Near Neighbours works to support people of different faiths and ethnicities so that they can get to know each other better, build relationships of trust, and collaborate together on initiatives that improve the local community they live in. Its small grant fund has recently awarded its 800th grant to the Larches Trust, connecting Jewish, Christian, Hindu and Muslim residents in Barnet in a statement of peace across faiths in their local community.


In the Black Country Near Neighbours has been working with faith communities since April 2014 supporting people who want to make a difference. Projects range from sewing groups for interfaith communities to faith groups coming together to run soup kitchens.

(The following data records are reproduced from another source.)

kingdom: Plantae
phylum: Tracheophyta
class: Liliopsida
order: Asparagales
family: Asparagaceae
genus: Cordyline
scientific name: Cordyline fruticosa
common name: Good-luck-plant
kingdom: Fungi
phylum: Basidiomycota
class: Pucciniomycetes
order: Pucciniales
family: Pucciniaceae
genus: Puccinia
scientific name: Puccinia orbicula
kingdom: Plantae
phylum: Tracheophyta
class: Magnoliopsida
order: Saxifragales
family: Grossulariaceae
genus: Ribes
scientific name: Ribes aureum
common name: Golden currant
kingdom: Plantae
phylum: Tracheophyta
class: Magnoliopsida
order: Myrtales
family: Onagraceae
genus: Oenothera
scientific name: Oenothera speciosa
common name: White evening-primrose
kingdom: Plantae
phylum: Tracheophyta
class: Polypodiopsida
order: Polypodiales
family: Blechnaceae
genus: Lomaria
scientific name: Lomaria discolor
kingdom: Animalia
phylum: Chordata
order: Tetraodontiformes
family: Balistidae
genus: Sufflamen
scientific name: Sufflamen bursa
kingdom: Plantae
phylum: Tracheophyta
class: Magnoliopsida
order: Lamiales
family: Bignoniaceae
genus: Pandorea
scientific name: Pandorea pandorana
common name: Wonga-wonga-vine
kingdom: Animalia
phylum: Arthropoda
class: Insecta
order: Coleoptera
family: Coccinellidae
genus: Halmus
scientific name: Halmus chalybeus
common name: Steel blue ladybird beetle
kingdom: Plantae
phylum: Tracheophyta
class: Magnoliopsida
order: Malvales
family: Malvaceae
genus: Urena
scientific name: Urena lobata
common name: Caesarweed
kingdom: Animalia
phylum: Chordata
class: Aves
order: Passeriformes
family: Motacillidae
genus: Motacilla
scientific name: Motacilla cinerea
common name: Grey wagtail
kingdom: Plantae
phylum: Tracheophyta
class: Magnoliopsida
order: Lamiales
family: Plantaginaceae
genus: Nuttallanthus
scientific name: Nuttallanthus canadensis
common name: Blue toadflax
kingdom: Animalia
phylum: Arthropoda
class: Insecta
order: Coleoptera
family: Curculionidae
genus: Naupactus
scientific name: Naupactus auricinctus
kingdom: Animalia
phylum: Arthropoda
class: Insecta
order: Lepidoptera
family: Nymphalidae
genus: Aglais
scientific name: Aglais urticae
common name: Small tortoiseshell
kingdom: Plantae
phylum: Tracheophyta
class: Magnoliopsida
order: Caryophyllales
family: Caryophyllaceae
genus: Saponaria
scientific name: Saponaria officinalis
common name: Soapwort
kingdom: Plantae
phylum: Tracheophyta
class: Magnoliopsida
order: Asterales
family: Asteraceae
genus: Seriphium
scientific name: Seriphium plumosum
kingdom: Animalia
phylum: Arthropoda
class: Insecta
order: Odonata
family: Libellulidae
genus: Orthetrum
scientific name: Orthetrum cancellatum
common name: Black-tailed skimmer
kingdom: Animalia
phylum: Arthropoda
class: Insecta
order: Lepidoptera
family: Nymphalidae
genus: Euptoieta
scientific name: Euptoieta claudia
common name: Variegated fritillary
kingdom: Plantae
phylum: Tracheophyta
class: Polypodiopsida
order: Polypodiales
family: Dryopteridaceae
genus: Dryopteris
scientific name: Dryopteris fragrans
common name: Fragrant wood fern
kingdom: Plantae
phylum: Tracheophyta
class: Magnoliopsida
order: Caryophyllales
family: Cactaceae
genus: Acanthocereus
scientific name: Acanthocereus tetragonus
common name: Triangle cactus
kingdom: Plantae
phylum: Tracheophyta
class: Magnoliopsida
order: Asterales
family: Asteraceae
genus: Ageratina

Issues of faith and identity can often be a source of conflict but Near Neighbours believe that if people choose to come together then they can be a source of hope and inspiration. Recently they supported an Interfaith Dialogue event run by the Shri Pashupatinath Mandir in Rowley Regis. Leaders from Muslim, Christian, Hindu and Sikh backgrounds gathered at the Shri Pashupatinath Mandir to pledge their commitment to working together in peace and unity for the benefit of the community.


Acharya Chintamani Pandeya (Priest and founder of SPM) said of the event,


 “It was wonderful to see so many different faiths, community and many organisations coming together and support the Interfaith Awareness Dialogue event.   A powerful message that was reiterated by speakers from different faiths and politicians about unity, accepting and promoting peace, tolerance, cooperation and unity between different faiths and those of no faith living in Rowley Regis and local community”.


Near Neighbours is supporting and equipping local people through a broad range of partners. Local hubs host coordinators who are providing a network for community groups and expertise for projects. This is supplemented by national partners who offer tailored work with young people, women and emerging community leaders. They also work with inter-faith forums who gather faith communities together in dialogue and action.


This is supported by a small grants fund, providing seed capital for local groups and organisations who are working to bring together neighbours; to develop relationships of diverse faiths and ethnicities and also to improve their communities. Near Neighbours has now awarded £2.7million to these 800 projects.